Short exercise 1:
In the x-ray detector description, copy the passage between "FIG. 4 is schematic" and "is a silicone.", inclusive, renaming "reflective material" to "reflector coating" each time it appears.
Short exercise 2:
According to the x-ray detector description, what particle size do the titanium dioxide particles have?
Short exercise 3:
Please pick up the x-ray detector description after its final sentence and carry it on.

═════ Text extract

FIG. 2 is a schematic front view of a detector array according to an embodiment of the invention;

FIG. 3 is a schematic section through the detector array of FIG. 2; and

FIG. 4 is schematic partial section through detector array according to a further embodiment of the invention.

DETAILED DESCRIPTION

Referring to FIG. 1, an x-ray detector according to one embodiment of the invention comprises a block 10 of a scintillator material, typically about 2 mm wide, with a layer of reflective material 12 coating five of its six sides. On the un-coated side of the scintillator block a photodetector 14 is arranged to receive radiation emitted from the scintillator block. In this case the scintillator material is LYSO, but other scintillators such as Cadmium Tungstate (Cd WO), LSO, Caesium Iodide etc. can also be used. The reflective material 12 comprises particles of a reflector material supported in a matrix. The particles are titanium dioxide, with a particle size of 200 to 500 nm, and the matrix material is a silicone.

As is well known, silicones are a group of materials which contain the ‘siloxy group’ (O—Si—O). Such materials can be solids, liquids or gases at ambient. The siloxy group can form polymeric solids in chemical combination with variable amounts of organic hydrocarbon polymers. If there are no additional organics to the siloxy polymer, one has pure silica, a refractory hard ceramic/glass. Increasing the amount of additional organic polymers leads to more elastic materials suitable for use as the matrix material. Specific silicones that have been found effective in this invention include Sylgard 184 (Dow Corning); R21A28 (NUSIL); and CF2-4721 (NUSIL). It is believed that the essential part of the silicone's resistance to yellowing is due to the siloxy (O—Si—O) group interrupting the long contiguous chains present in this polymeric backbone. In effect the siloxy groups constrain electron delocalisation to numerous isolated islands along the chain. Hence the ability of the delocalised electrons to couple to the electric vector of incoming light is limited and absorption remains minimal.

The concentration of the particle material can be selected appropriately. The percentage volume concentration (PVC) of TiO₂ (for 200 nm spherical particles) reaches its maximum effectiveness of reflecting light at about 30%. This equates to a mass percentage of ˜63% with organic binders such as silicone. Mechanically, however, uncured binder/TiO₂ mixtures are unworkable above 50% TiO₂ by mass content which equate to a PVC of 20%. A minimum PVC of 8% is required to obtain sufficient reflection.

Manufacture of the detector is performed in conventional manner, but with the reflective material 12 described above being used instead of the conventional epoxy-based matrix. Specifically the scintillator 10 is cut to size, its surfaces may be polished, and then the reflective material is applied on at least one, but not all, sides to keep the scintillation light from escaping in unwanted directions.

══════════
═════ Data supplied

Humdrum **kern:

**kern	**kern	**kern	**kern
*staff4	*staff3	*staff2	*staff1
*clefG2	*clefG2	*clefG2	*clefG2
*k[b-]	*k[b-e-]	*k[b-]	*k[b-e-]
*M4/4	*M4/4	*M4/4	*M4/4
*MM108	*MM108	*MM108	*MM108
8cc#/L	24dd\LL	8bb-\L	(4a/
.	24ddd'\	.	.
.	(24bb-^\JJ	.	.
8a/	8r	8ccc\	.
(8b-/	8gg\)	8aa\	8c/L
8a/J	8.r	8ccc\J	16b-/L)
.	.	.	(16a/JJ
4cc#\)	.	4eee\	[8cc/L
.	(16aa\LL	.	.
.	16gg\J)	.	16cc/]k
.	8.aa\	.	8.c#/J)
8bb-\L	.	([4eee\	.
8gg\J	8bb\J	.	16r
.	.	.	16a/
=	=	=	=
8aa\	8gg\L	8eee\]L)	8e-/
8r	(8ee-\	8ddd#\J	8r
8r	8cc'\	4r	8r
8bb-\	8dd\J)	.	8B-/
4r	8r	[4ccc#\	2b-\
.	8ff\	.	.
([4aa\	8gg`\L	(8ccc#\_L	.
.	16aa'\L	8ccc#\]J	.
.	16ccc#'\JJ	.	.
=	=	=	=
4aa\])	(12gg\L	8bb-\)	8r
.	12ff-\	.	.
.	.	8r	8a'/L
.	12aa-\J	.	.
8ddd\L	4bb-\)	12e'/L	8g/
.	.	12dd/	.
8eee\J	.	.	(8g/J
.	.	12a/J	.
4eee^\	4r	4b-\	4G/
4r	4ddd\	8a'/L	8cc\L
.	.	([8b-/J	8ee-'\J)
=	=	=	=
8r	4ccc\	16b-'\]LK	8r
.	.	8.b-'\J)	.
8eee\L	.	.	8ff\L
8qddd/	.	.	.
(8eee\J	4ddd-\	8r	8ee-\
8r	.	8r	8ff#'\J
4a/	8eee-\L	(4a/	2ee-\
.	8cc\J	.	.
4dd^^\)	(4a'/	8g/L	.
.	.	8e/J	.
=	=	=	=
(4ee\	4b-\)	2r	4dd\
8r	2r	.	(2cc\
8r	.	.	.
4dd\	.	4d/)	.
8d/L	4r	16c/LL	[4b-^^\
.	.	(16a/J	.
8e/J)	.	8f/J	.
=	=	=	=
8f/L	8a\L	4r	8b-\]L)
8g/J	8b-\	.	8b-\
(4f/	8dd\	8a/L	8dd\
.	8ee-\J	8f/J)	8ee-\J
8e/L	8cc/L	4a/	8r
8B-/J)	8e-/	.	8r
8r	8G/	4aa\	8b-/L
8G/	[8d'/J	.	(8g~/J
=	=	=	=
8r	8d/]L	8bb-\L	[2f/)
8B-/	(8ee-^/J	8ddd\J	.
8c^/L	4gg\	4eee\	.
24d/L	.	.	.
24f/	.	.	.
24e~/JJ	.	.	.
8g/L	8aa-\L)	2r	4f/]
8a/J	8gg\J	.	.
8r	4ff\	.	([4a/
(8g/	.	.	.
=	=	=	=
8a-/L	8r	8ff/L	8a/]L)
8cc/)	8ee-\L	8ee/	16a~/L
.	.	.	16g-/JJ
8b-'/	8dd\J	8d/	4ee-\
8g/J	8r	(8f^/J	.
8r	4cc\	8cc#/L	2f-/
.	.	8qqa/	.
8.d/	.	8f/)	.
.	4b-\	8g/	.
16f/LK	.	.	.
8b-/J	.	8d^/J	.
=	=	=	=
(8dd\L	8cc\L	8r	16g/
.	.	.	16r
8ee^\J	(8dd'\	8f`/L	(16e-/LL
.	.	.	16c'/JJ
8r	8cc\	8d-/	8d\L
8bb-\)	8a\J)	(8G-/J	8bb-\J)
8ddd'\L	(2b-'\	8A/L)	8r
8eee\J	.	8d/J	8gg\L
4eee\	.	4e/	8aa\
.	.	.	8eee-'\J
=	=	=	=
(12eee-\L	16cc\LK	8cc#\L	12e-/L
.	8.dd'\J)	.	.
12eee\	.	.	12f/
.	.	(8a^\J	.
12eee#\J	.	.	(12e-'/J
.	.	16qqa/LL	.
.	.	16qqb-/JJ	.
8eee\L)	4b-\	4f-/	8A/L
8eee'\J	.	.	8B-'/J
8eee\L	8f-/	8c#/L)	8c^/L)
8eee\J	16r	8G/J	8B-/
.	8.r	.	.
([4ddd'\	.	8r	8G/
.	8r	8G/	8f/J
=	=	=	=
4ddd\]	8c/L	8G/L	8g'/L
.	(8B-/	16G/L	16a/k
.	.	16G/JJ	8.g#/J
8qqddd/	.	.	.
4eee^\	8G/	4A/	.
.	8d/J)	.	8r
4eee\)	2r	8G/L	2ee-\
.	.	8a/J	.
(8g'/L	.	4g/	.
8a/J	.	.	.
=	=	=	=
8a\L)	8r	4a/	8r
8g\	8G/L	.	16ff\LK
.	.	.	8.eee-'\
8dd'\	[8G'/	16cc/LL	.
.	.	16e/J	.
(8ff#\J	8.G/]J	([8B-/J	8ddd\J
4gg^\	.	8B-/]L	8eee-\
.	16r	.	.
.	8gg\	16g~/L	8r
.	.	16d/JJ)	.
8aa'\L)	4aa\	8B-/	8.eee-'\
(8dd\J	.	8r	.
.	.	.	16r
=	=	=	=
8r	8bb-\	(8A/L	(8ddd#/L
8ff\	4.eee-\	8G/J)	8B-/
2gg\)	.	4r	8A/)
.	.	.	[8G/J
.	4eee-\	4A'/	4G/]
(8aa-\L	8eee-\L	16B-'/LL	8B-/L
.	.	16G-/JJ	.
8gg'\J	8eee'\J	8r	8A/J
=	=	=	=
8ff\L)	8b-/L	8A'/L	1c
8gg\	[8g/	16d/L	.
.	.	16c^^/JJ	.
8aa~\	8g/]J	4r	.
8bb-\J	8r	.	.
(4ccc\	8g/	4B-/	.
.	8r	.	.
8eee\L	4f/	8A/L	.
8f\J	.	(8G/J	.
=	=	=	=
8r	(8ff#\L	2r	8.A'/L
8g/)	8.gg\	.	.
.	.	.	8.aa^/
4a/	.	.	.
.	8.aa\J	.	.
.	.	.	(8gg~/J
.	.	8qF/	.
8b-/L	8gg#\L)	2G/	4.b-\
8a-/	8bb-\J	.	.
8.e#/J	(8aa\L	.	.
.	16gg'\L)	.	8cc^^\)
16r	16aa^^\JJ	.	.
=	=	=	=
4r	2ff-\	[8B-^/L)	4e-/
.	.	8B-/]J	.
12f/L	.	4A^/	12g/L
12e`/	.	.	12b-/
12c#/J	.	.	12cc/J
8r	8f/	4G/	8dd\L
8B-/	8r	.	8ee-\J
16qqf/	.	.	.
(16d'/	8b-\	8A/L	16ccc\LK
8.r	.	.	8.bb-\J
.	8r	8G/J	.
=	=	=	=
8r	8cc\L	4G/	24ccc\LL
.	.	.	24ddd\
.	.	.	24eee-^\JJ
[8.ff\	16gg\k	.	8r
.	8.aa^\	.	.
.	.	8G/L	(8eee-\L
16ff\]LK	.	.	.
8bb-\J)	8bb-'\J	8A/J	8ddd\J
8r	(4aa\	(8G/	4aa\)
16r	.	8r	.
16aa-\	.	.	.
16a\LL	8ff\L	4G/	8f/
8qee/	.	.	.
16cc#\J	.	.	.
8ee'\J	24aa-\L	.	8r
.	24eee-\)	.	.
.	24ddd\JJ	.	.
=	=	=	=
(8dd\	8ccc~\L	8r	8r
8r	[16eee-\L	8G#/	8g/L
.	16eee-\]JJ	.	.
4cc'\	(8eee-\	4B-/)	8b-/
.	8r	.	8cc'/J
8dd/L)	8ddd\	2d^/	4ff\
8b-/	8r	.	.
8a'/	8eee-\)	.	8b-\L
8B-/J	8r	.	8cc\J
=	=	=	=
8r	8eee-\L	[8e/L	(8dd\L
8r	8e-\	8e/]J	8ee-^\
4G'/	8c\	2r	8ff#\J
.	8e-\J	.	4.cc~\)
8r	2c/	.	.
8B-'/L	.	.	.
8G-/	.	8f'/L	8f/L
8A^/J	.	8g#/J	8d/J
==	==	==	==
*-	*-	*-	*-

══════════

Task output 1:
FIG. 4 is schematic partial section through detector array according to a further embodiment of the invention.

DETAILED DESCRIPTION

Referring to FIG. 1, an x-ray detector according to one embodiment of the invention comprises a block 10 of a scintillator material, typically about 2 mm wide, with a layer of reflector coating 12 coating five of its six sides. On the un-coated side of the scintillator block a photodetector 14 is arranged to receive radiation emitted from the scintillator block. In this case the scintillator material is LYSO, but other scintillators such as Cadmium Tungstate (Cd WO), LSO, Caesium Iodide etc. can also be used. The reflector coating 12 comprises particles of a reflector material supported in a matrix. The particles are titanium dioxide, with a particle size of 200 to 500 nm, and the matrix material is a silicone.

Task output 2:
200 to 500 nm

Task output 3:
Referring to FIGS. 2 and 3, a detector array according to a second embodiment of the invention comprises a regular rectangular array of scintillator blocks 20 all supported in reflective material 22. The reflective material 22 encases the scintillator blocks 20 on five sides, forming a continuous layer 26 on one side of them, and filling the gaps 28 between them. The reflective material 22 therefore coats five out of six sides of each of the scintillator blocks 20, leaving one side exposed for the photodetectors (not shown). In this embodiment the scintillator blocks 20 and the reflective material 22 are the same as in the embodiment of FIG. 1.

This array of detector elements can be formed in a number of ways. For example the scintillator can be provided as a single large block, a rectangular grid of grooves cut into the block, extending most but not all the way through the block leaving a solid sheet on one side of the block and a rectangular array of rectangular projections extending up from that sheet on the other side which will form the individual blocks 20. The reflective material can then be placed into the grooves to fill them, and also to cover the top faces of the projections to form the continuous layer of reflective material. The solid sheet of scintillator material is then ground off, to leave the structure of FIGS. 2 and 3.

In other embodiments, the composite reflective material is made up of different components. As mentioned above, other matrix materials can be polyester, polyurethane, or glass. Polyester and polyurethane, and indeed other aromatic polymers, have been found not to age on exposure to high radiation doses. Glasses, are non-crystalline inorganic solids, the atoms in glass have no long range ordering akin to a liquid phase but with frozen atomic positions. Glasses are characterised by having no fixed melting point but only a seamless increase in viscosity tending to infinity on cooling from the melt. The working point temperature of a glass is that temperature at which flow can usefully occur to allow fabrication. The glass matrix is covalently bound but can have metal ions intercalated into this structure. Often such ions are mobile. Glasses are formed by oxides of silicon, phosphorus and boron, or mixtures of these with other metal oxides to form silicates, phosphates and borates. Lead oxide forms a series of glasses with silica and/or boron oxide (plus other metal oxides) to form solder glasses which are characterised by their exceptionally low working point temperature (˜500K). Certain metal ions are rendered optically active when ionised by x-rays leading to optical absorption. The glass needs to be purified, to remove these metals as impurities (e.g. Fe) to less than 20 ppm to provide radiation resistance.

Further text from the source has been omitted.